- **EXERCISE PROMPT**:
Tally up the lines below containing the string "Mauritshuis", then write the number alone.

::: GIVEN DATA :::

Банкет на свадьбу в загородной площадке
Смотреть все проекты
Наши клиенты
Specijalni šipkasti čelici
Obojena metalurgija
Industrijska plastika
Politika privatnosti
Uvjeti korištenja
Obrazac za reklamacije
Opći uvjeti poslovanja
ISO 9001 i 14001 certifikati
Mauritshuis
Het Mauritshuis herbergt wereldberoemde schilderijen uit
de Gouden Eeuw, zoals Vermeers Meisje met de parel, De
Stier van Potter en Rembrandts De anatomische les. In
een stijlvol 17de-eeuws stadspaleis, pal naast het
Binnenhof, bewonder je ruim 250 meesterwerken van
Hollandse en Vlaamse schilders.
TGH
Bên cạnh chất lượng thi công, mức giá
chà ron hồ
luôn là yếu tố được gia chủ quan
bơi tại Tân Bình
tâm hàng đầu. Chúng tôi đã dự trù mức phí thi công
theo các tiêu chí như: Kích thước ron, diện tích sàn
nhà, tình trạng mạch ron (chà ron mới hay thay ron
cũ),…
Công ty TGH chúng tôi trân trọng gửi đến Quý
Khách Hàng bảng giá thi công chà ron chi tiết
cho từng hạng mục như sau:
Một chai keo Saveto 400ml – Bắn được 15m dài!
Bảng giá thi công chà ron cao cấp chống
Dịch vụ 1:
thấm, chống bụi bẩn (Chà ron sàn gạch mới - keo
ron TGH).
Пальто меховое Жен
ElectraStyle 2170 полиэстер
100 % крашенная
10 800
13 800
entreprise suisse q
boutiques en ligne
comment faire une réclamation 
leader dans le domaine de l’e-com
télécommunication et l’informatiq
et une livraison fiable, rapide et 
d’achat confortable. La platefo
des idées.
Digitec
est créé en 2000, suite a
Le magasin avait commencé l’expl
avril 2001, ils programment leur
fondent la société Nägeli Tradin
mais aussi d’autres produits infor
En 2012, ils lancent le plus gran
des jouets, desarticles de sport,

:::

- **PROBLEM SOLUTION**:
2